An exact transcription of every entry is required, with the images left out.
%%
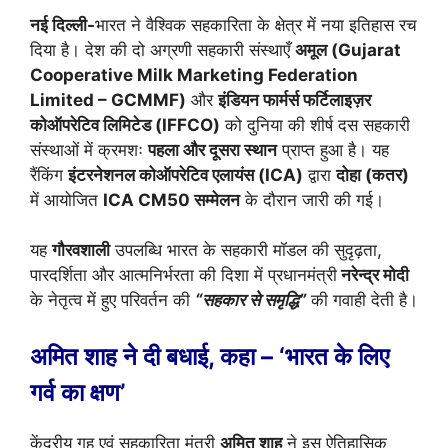
नई दिल्ली-
भारत ने वैश्विक सहकारिता के क्षेत्र में नया इतिहास रच
दिया है। देश की दो अग्रणी सहकारी संस्थाएँ
अमूल (Gujarat
Cooperative Milk Marketing Federation
Limited – GCMMF)
और
इंडियन फार्मर्स फर्टिलाइज़र
कोऑपरेटिव लिमिटेड (IFFCO)
को दुनिया की शीर्ष दस सहकारी
संस्थाओं में क्रमशः
पहला और दूसरा स्थान
प्राप्त हुआ है। यह
रैंकिंग
इंटरनेशनल कोऑपरेटिव एलायंस (ICA)
द्वारा
दोहा (कतर)
में आयोजित
ICA CM50 सम्मेलन
के दौरान जारी की गई।
यह
गौरवशाली
उपलब्धि भारत के सहकारी मॉडल की सुदृढ़ता,
पारदर्शिता और आत्मनिर्भरता की दिशा में प्रधानमंत्री
नरेन्द्र मोदी
के नेतृत्व में हुए परिवर्तन की
“सहकार से समृद्धि”
की गवाही देती है।
अमित शाह ने दी बधाई, कहा – ‘भारत के लिए
गर्व का क्षण’
केंद्रीय गृह एवं सहकारिता मंत्री
अमित शाह
ने इस ऐतिहासिक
%%
* _Answer to this problem_:
नई दिल्ली-
भारत ने वैश्विक सहकारिता के क्षेत्र में नया इतिहास रच
दिया है। देश की दो अग्रणी सहकारी संस्थाएँ
अमूल (Gujarat
Cooperative Milk Marketing Federation
Limited – GCMMF)
और
इंडियन फार्मर्स फर्टिलाइज़र
कोऑपरेटिव लिमिटेड (IFFCO)
को दुनिया की शीर्ष दस सहकारी
संस्थाओं में क्रमशः
पहला और दूसरा स्थान
प्राप्त हुआ है। यह
रैंकिंग
इंटरनेशनल कोऑपरेटिव एलायंस (ICA)
द्वारा
दोहा (कतर)
में आयोजित
ICA CM50 सम्मेलन
के दौरान जारी की गई।
यह
गौरवशाली
उपलब्धि भारत के सहकारी मॉडल की सुदृढ़ता,
पारदर्शिता और आत्मनिर्भरता की दिशा में प्रधानमंत्री
नरेन्द्र मोदी
के नेतृत्व में हुए परिवर्तन की
“सहकार से समृद्धि”
की गवाही देती है।
अमित शाह ने दी बधाई, कहा – ‘भारत के लिए
गर्व का क्षण’
केंद्रीय गृह एवं सहकारिता मंत्री
अमित शाह
ने इस ऐतिहासिक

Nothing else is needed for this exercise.